British scientists have said hydroxychloroquine may still have promise as a preventive treatment for COVID-19 but the drug has become so politicized that studies investigating whether or not it is effective are being hampered.

A large trial known as COPCOV being led by the University of Oxford, U.K., the Wellcome Trust and the Mahidol Oxford Tropical Medicine Research Unit (MORU) in Thailand is aiming to enrol more than 40,000 frontline health care workers and staff who have close contact with COVID-19 patients.

The goal is to investigate whether or not hydroxychloroquine and the related drug chloroquine are effective in preventing or reducing the severity of COVID-19 infections. But one of the scientists involved, Nick White, a professor of tropical medicine at Oxford University told Newsweek that conducting hydroxychloroquine studies has become more difficult because the drug has been politicized like no other medication.

"(The politicization) has been a major impediment to conducting the clinical trials needed to provide the answers the questions above. It has adversely affected the performance of regulatory authorities, and it has polarized media opinion and public attitudes," White told Newsweek.

In the U.K., the regulatory body for medicines halted trials into the drug following the publication of a paper in The Lancet that sparked fears of increased deaths from its use against COVID-19.

This paper was later retracted because of flaws in the data, and trials were subsequently allowed to restart. However, White said the controversy over the drug, which has been touted by President Donald Trump and other high profile figures like Brazilian president Jair Bolsonaro, has made it more difficult to recruit participants while hospitals have also pulled out of the trial, the BBC reported.

Earlier in the pandemic, hydroxychloroquine showed some promise for the treatment of COVID-19 in some small, preliminary trials.

However, several large, high quality studies, including those commissioned by the World Health Organization and the U.S. National Institutes of Health, have now found no evidence to suggest that hydroxychloroquine, when used with or without the antibiotic azithromycin, helps to fight the virus in hospitalized patients.

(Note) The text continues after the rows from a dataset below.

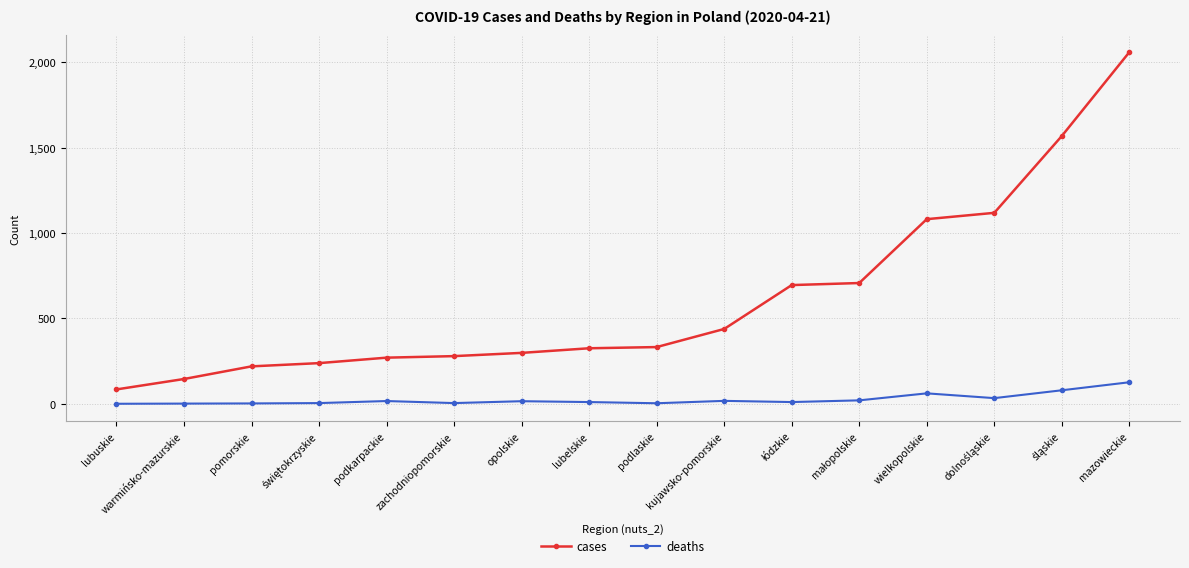

In deaths, how many points are higher than both neighbors (excluding endpoints)?

4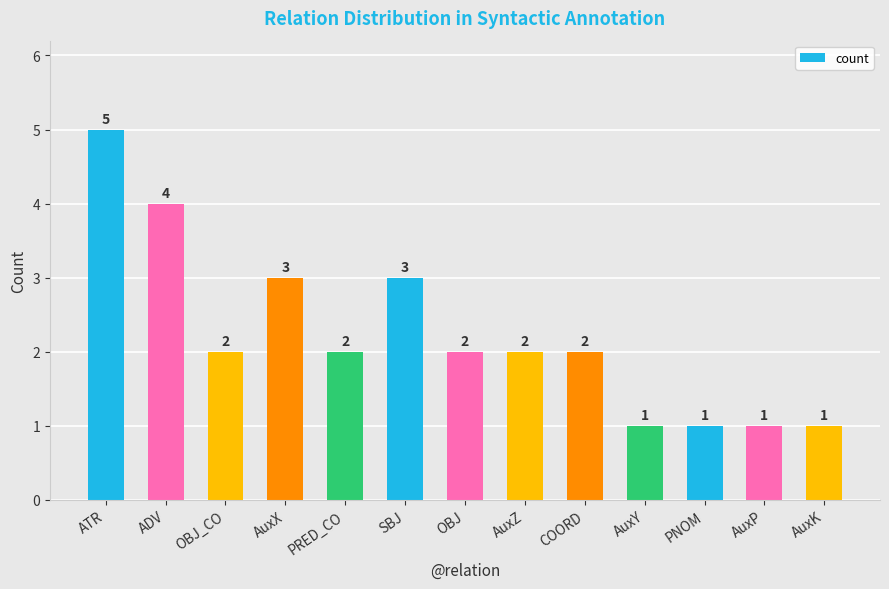

Approximately how many times larger is the value at AuxY compared to AuxK?

1.0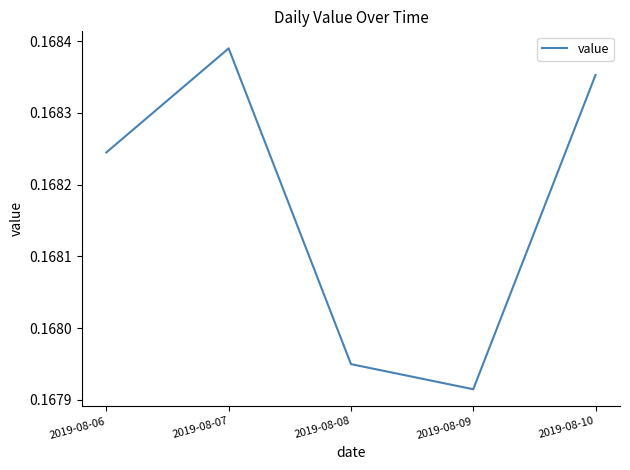

Is it true that the value at 2019-08-10 is 0.1?

False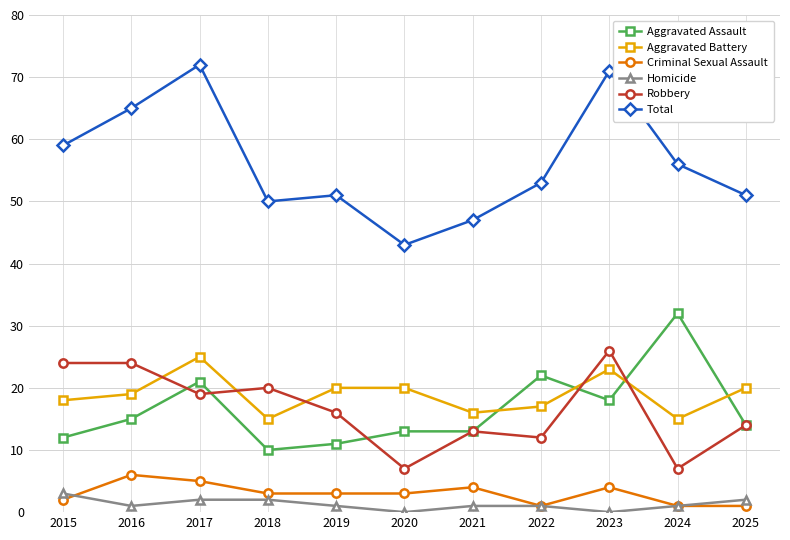

Where is Total nearest to the value 57?

2024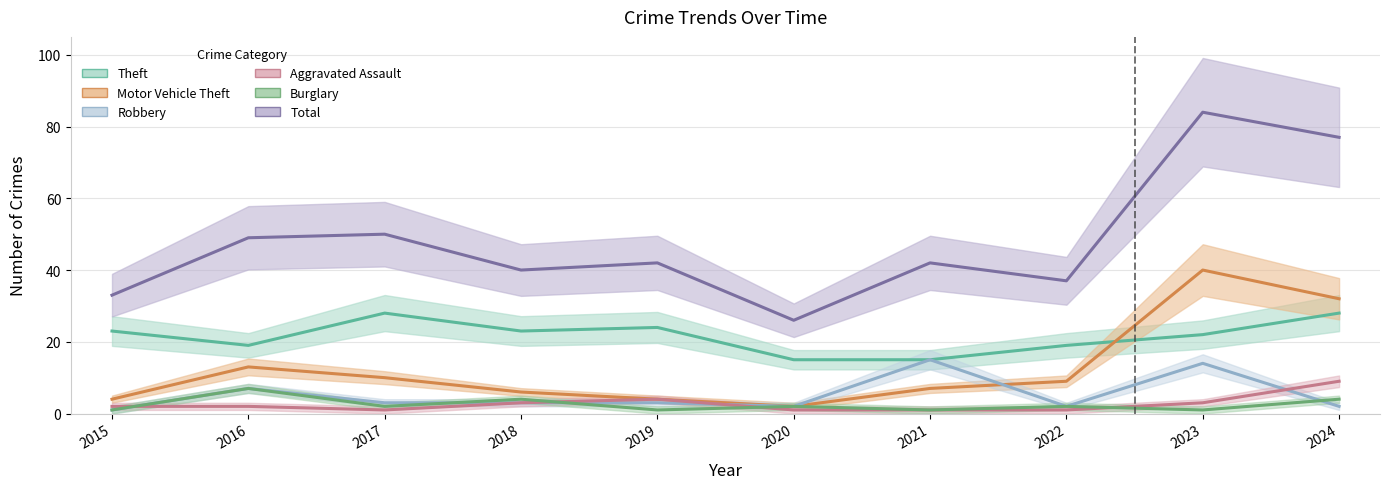

True or false: Motor Vehicle Theft and Aggravated Assault intersect in this chart.

False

Furthermore, some organizations, such as the U.S. Food and Drug Administration, have highlighted evidence that the drug—which has long been used to treat malaria and other conditions like rheumatoid arthritis—could increase the risks of serious side effects, such as cardiac arrhythmia, especially when given in combination with azithromycin.

However, the COPCOV scientists say that the drug may still prove to be beneficial in preventing COVID-19 or treating the disease in its earlier stages, before patients are hospitalized. Nevertheless, there is still a lack of data on these issues highlighting the importance of trials like COPCOV—the only large, global trial investigating the drug for use as a preventative treatment.

hydroxychloroquine pills
Pills of Hydroxychloroquine sit on a tray at Rock Canyon Pharmacy in Provo, Utah, on May 20, 2020. GEORGE FREY/AFP via Getty Images

"Large and definitive randomized controlled trials are needed to assess efficacy, tolerability and toxicity. It seems that viral burdens peak early in COVID-19, whereas by the time a patient is sick in hospital it is the inflammatory reaction that causes potentially lethal lung damage," White said. "So drugs with moderate antiviral activity have the best opportunity in prevention or very early in treatment."

"Hydroxychloroquine has weak to moderate antiviral activity in some laboratory systems, and there is observational evidence of benefit in patients receiving it for rheumatic diseases and in some small studies from India—there is also some indication for a small benefit in the post exposure prophylaxis studies reported to date, but nothing that can be regarded as reliable or definitive. That is why we need randomized trials," he said.